Create batches in linq

Solution 1:

You don't need to write any code. Use MoreLINQ Batch method, which batches the source sequence into sized buckets (MoreLINQ is available as a NuGet package you can install):

int size = 10;
var batches = sequence.Batch(size);

Which is implemented as:

public static IEnumerable<IEnumerable<TSource>> Batch<TSource>(
                  this IEnumerable<TSource> source, int size)
{
    TSource[] bucket = null;
    var count = 0;

    foreach (var item in source)
    {
        if (bucket == null)
            bucket = new TSource[size];

        bucket[count++] = item;
        if (count != size)
            continue;

        yield return bucket;

        bucket = null;
        count = 0;
    }

    if (bucket != null && count > 0)
        yield return bucket.Take(count).ToArray();
}

Solution 2:

public static class MyExtensions
{
    public static IEnumerable<IEnumerable<T>> Batch<T>(this IEnumerable<T> items,
                                                       int maxItems)
    {
        return items.Select((item, inx) => new { item, inx })
                    .GroupBy(x => x.inx / maxItems)
                    .Select(g => g.Select(x => x.item));
    }
}

and the usage would be:

List<int> list = new List<int>() { 0, 1, 2, 3, 4, 5, 6, 7, 8, 9 };

foreach(var batch in list.Batch(3))
{
    Console.WriteLine(String.Join(",",batch));
}

OUTPUT:

0,1,2
3,4,5
6,7,8
9

Solution 3:

If you start with sequence defined as an IEnumerable<T>, and you know that it can safely be enumerated multiple times (e.g. because it is an array or a list), you can just use this simple pattern to process the elements in batches:

while (sequence.Any())
{
    var batch = sequence.Take(10);
    sequence = sequence.Skip(10);

    // do whatever you need to do with each batch here
}

Solution 4:

This is a fully lazy, low overhead, one-function implementation of Batch that doesn't do any accumulation. Based on (and fixes issues in) Nick Whaley's solution with help from EricRoller.

Iteration comes directly from the underlying IEnumerable, so elements must be enumerated in strict order, and accessed no more than once. If some elements aren't consumed in an inner loop, they are discarded (and trying to access them again via a saved iterator will throw InvalidOperationException: Enumeration already finished.).

You can test a complete sample at .NET Fiddle.

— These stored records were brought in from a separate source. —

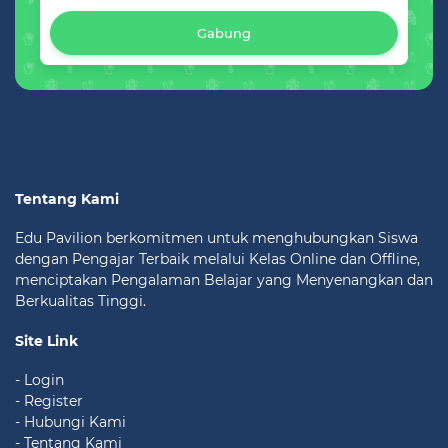
Gabung
Tentang Kami
Edu Pavilion berkomitmen untuk menghubungkan Siswa
dengan Pengajar Terbaik melalui Kelas Online dan Offline,
menciptakan Pengalaman Belajar yang Menyenangkan dan
Berkualitas Tinggi.
Site Link
- Login
- Register
- Hubungi Kami
- Tentang Kami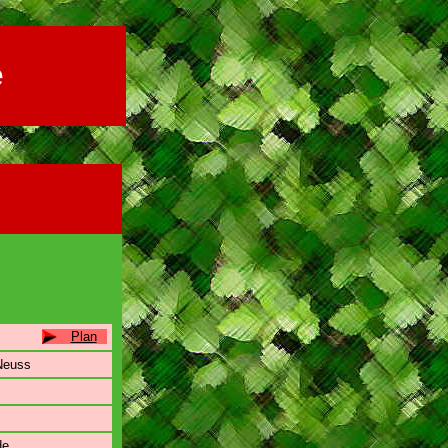
e
Plan
Neuss
de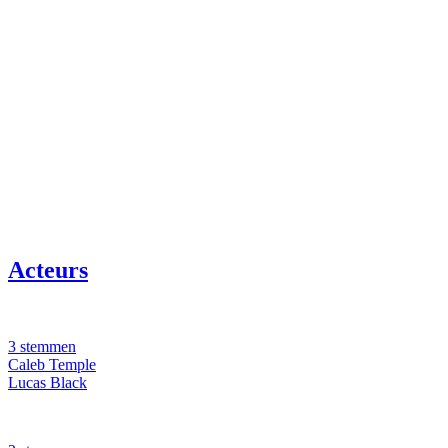
Acteurs
3 stemmen
Caleb Temple
Lucas Black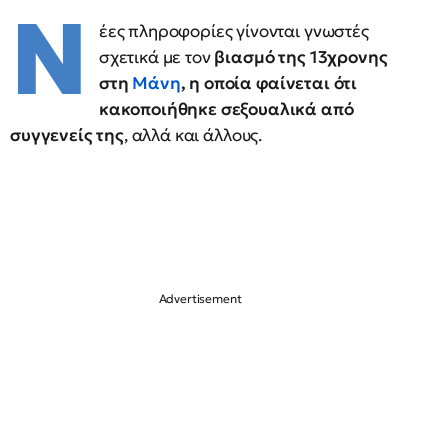
Ν
έες πληροφορίες γίνονται γνωστές
σχετικά με τον
βιασμό της 13χρονης
στη
Μάνη
, η οποία φαίνεται ότι
κακοποιήθηκε σεξουαλικά από
συγγενείς της
, αλλά και άλλους.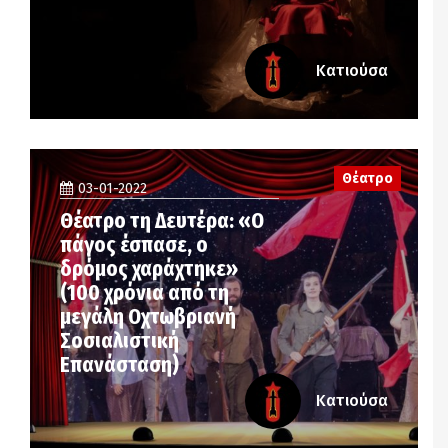
Κατιούσα
Θέατρο
03-01-2022
Θέατρο τη Δευτέρα: «Ο
πάγος έσπασε, ο
δρόμος χαράχτηκε»
(100 χρόνια από τη
μεγάλη Οχτωβριανή
Σοσιαλιστική
Επανάσταση)
Κατιούσα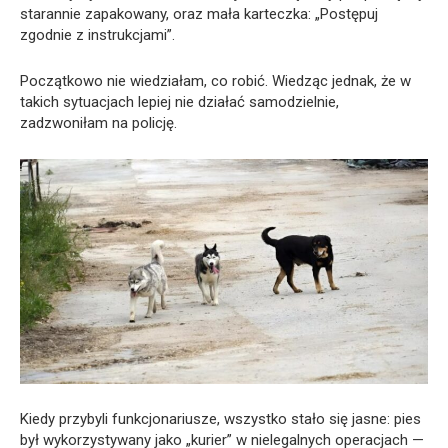
starannie zapakowany, oraz mała karteczka: „Postępuj
zgodnie z instrukcjami”.
Początkowo nie wiedziałam, co robić. Wiedząc jednak, że w
takich sytuacjach lepiej nie działać samodzielnie,
zadzwoniłam na policję.
Kiedy przybyli funkcjonariusze, wszystko stało się jasne: pies
był wykorzystywany jako „kurier” w nielegalnych operacjach —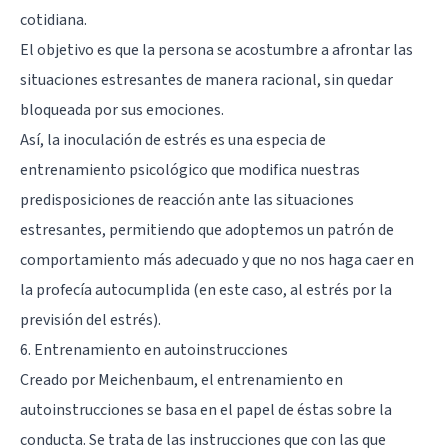
cotidiana.
El objetivo es que la persona se acostumbre a afrontar las
situaciones estresantes de manera racional, sin quedar
bloqueada por sus emociones.
Así, la inoculación de estrés es una especia de
entrenamiento psicológico que modifica nuestras
predisposiciones de reacción ante las situaciones
estresantes, permitiendo que adoptemos un patrón de
comportamiento más adecuado y que no nos haga caer en
la profecía autocumplida (en este caso, al estrés por la
previsión del estrés).
6. Entrenamiento en autoinstrucciones
Creado por Meichenbaum, el entrenamiento en
autoinstrucciones se basa en el papel de éstas sobre la
conducta. Se trata de las instrucciones que con las que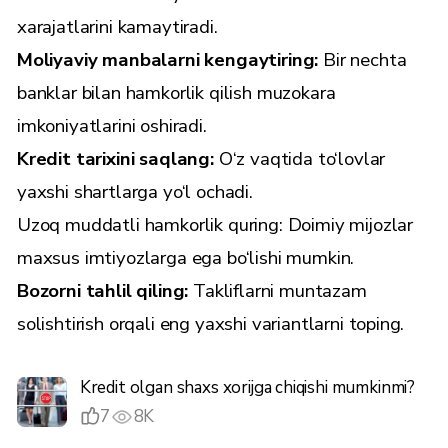
xarajatlarini kamaytiradi.
Moliyaviy manbalarni kengaytiring:
Bir nechta
banklar bilan hamkorlik qilish muzokara
imkoniyatlarini oshiradi.
Kredit tarixini saqlang:
O‘z vaqtida to‘lovlar
yaxshi shartlarga yo‘l ochadi.
Uzoq muddatli hamkorlik quring: Doimiy mijozlar
maxsus imtiyozlarga ega bo‘lishi mumkin.
Bozorni tahlil qiling:
Takliflarni muntazam
solishtirish orqali eng yaxshi variantlarni toping.
Kredit olgan shaxs xorijga chiqishi mumkinmi?
7
8K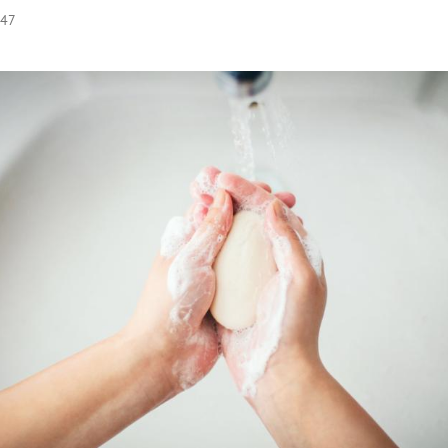
:47
Hinweis öffnen/schließen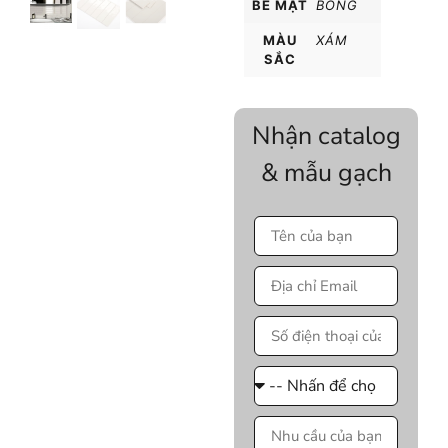
BỀ MẶT
BÓNG
MÀU
XÁM
SẮC
Nhận catalog
& mẫu gạch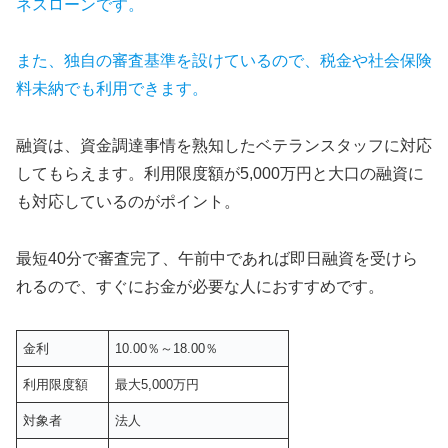
ネスローンです。
また、独自の審査基準を設けているので、税金や社会保険
料未納でも利用できます。
融資は、資金調達事情を熟知したベテランスタッフに対応
してもらえます。利用限度額が5,000万円と大口の融資に
も対応しているのがポイント。
最短40分で審査完了、午前中であれば即日融資を受けら
れるので、すぐにお金が必要な人におすすめです。
金利
10.00％～18.00％
利用限度額
最大5,000万円
対象者
法人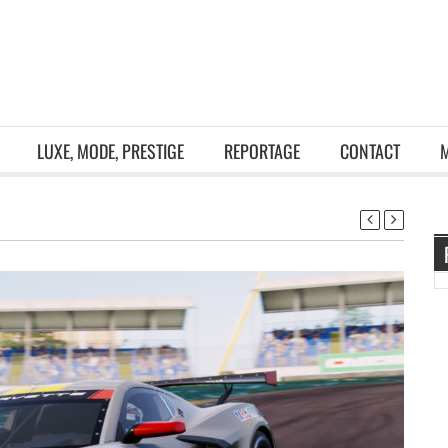
LUXE, MODE, PRESTIGE
REPORTAGE
CONTACT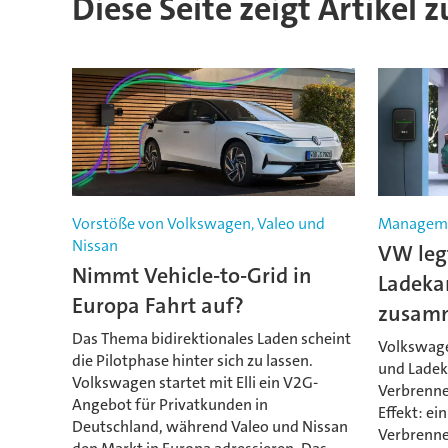
Diese Seite zeigt Artikel z
Vorstöße von Volkswagen, Valeo und
Managem
Nissan
VW leg
Nimmt Vehicle-to-Grid in
Ladeka
Europa Fahrt auf?
zusam
Das Thema bidirektionales Laden scheint
Volkswage
die Pilotphase hinter sich zu lassen.
und Ladek
Volkswagen startet mit Elli ein V2G-
Verbrenne
Angebot für Privatkunden in
Effekt: ei
Deutschland, während Valeo und Nissan
Verbrenner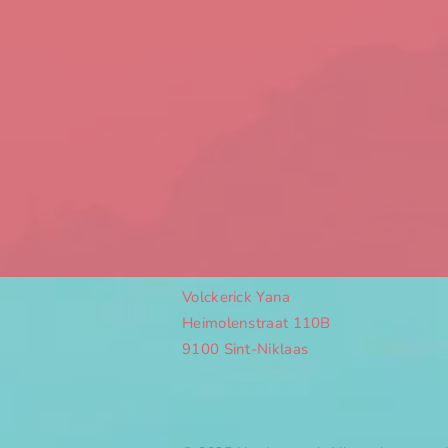
Volckerick Yana
Heimolenstraat 110B
9100 Sint-Niklaas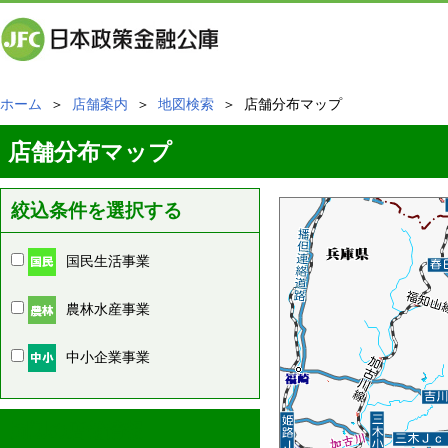
ホーム
＞
店舗案内
＞
地図検索
＞ 店舗分布マップ
店舗分布マップ
絞込条件を選択する
国民生活事業
農林水産事業
中小企業事業
周辺の店舗情報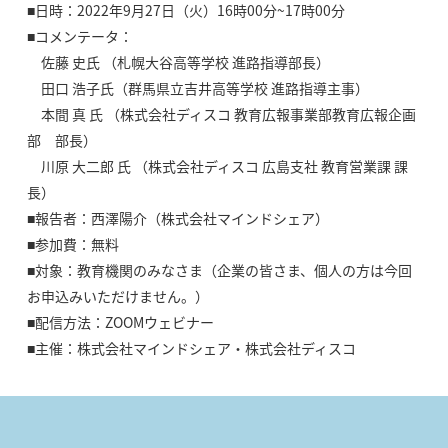
■日時：2022年9月27日（火）16時00分~17時00分
■コメンテータ：
佐藤 史氏 （札幌大谷高等学校 進路指導部長）
田口 浩子氏（群馬県立吉井高等学校 進路指導主事）
本間 真 氏 （株式会社ディスコ 教育広報事業部教育広報企画
部 部長）
川原 大二郎 氏 （株式会社ディスコ 広島支社 教育営業課 課
長）
■報告者：西澤陽介（株式会社マインドシェア）
■参加費：無料
■対象：教育機関のみなさま（企業の皆さま、個人の方は今回
お申込みいただけません。）
■配信方法：ZOOMウェビナー
■主催：株式会社マインドシェア・株式会社ディスコ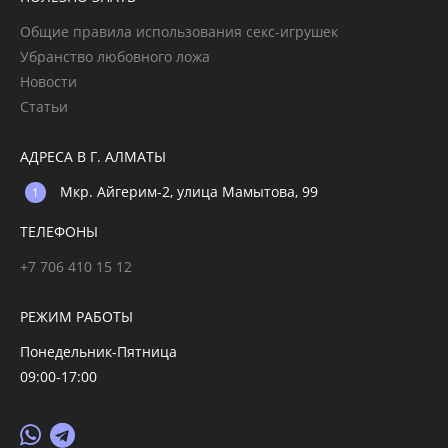
Общие правила использования секс-игрушек
Убранство любовного ложа
Новости
Статьи
АДРЕСА В Г. АЛМАТЫ
Мкр. Айгерим-2, улица Мамытова, 99
ТЕЛЕФОНЫ
+7 706 410 15 12
РЕЖИМ РАБОТЫ
Понедельник-Пятница
09:00-17:00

public static class BatchLinq
{
    public static IEnumerable<IEnumerable<T>> Batch<T>(this IEnumerable<T> source, int size)
    {
        if (size <= 0)
            throw new ArgumentOutOfRangeException("size", "Must be greater than zero.");
        using (var enumerator = source.GetEnumerator())
            while (enumerator.MoveNext())
            {
                int i = 0;
                // Batch is a local function closing over `i` and `enumerator` that
                // executes the inner batch enumeration
                IEnumerable<T> Batch()
                {
                    do yield return enumerator.Current;
                    while (++i < size && enumerator.MoveNext());
                }

                yield return Batch();
                while (++i < size && enumerator.MoveNext()); // discard skipped items
            }
    }
}